CMS Implements New Home Health Agency Stock Transfer Restrictions

Provider Types Affected

Home Health Agencies (HHAs) submitting claims to Medicare contractors (Fiscal Intermediaries (FIs), A/B Medicare Administrative Contractors (A/B MACs), and/or Regional Home Health Intermediaries (RHHIs)) for services provided to Medicare beneficiaries.

Provider Action Needed

This article is based on Change Request (CR) 6750, which implements two provisions from the Home Health Agency (HHA) Prospective Payment System Final Rule (CMS-1560-F). The first provision requires an HHA whose Medicare billing privileges have been deactivated to undergo a State survey or obtain accreditation from a CMS-approved accrediting organization prior to having its billing privileges reactivated. The second provision holds that an HHA may not undergo a change of ownership or transfer of ownership if the effective date of the change or transfer occurs within 36 months of: (1) the effective date of the provider’s enrollment in Medicare, or (2) the effective date of the last ownership change or transfer for the HHA. The provider must instead enroll as a new HHA, undergo a State survey or obtain accreditation from a CMS-approved accrediting organization, and sign a new provider agreement.

An “ownership change” includes any of the following:
Change of ownership (CHOW);
Acquisition/merger;
Consolidation;
Change request reporting a 5 percent or greater ownership change (including, stock transfer or asset sale); or
Change request reporting a change in partners, regardless of the percentage of ownership involved.

If a Medicare contractor receives an application for an ownership change from an HHA, it will determine whether the effective date of the transfer is within 36 months of either the effective date of the provider’s initial enrollment in Medicare or last ownership change.
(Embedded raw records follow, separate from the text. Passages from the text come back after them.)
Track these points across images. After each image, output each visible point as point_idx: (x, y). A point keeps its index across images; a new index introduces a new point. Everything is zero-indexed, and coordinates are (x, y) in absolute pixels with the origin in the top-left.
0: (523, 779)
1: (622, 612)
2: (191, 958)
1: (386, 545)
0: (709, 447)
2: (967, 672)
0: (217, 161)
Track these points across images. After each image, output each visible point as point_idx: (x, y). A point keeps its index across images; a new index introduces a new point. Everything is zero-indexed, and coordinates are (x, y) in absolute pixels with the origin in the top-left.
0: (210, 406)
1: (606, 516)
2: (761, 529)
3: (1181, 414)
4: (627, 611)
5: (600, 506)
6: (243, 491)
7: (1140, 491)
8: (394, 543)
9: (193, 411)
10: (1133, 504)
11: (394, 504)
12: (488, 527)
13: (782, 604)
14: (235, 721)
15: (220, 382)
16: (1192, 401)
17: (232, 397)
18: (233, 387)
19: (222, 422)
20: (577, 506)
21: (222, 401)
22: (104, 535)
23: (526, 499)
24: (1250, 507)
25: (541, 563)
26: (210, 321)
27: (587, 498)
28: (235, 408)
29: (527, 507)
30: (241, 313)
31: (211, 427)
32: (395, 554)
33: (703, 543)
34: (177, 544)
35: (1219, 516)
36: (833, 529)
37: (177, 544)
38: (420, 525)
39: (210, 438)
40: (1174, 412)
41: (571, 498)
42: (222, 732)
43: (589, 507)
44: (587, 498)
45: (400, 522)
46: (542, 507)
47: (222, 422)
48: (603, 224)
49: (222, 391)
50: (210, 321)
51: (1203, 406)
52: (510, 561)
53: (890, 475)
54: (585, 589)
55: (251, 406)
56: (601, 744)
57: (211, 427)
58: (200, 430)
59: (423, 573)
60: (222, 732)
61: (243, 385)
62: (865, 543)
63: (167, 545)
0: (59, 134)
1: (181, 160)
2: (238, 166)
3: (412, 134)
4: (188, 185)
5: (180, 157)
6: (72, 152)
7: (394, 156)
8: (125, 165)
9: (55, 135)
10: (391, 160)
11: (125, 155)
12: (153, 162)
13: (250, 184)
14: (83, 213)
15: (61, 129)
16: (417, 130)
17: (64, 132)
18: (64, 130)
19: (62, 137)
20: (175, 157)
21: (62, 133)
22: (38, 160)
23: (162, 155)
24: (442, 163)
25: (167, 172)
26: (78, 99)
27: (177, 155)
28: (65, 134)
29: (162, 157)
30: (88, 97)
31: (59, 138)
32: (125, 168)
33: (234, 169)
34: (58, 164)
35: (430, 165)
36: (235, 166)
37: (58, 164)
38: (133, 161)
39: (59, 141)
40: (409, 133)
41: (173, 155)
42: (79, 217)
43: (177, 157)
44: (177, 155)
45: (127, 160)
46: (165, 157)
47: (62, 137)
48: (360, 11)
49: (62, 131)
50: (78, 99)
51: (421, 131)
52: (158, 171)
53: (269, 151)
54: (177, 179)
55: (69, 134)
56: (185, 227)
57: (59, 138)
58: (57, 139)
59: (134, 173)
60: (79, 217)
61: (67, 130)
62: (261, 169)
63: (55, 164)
The Medicare contractor will verify the effective date of the ownership transfer by requesting a copy of the transfer agreement, sales agreement, bill of sale, etc., rather than relying upon the projected date of the sale listed on the application.

If the transfer date falls within the 36-month period after the effective date of the provider’s enrollment in Medicare or last ownership change, the Medicare contractor will return the application and notify the provider that, per 42 CFR 424.550(b), the HHA must:

Enroll as an initial applicant;
Obtain a new State survey or accreditation from a CMS-approved accrediting organization after it has submitted its initial enrollment application and the Medicare contractor has made a recommendation for approval to the State; and
Sign a new provider agreement as part of the initial enrollment.
As the new owner must enroll as a new provider, the Medicare contractor will also deactivate the HHA’s billing privileges if the sale has already occurred. If the sale has not occurred, the contractor will alert the HHA that it must submit a CMS-855A voluntary termination application (see http://www.cms.hhs.gov/cmsforms/downloads/cms855a.pdf on the CMS website).

If the transfer date is more than 36 months after the effective date of the provider’s enrollment in Medicare or most recent ownership change, the application can be processed normally, without the need for a new State survey or an approval from an approved accreditation organization.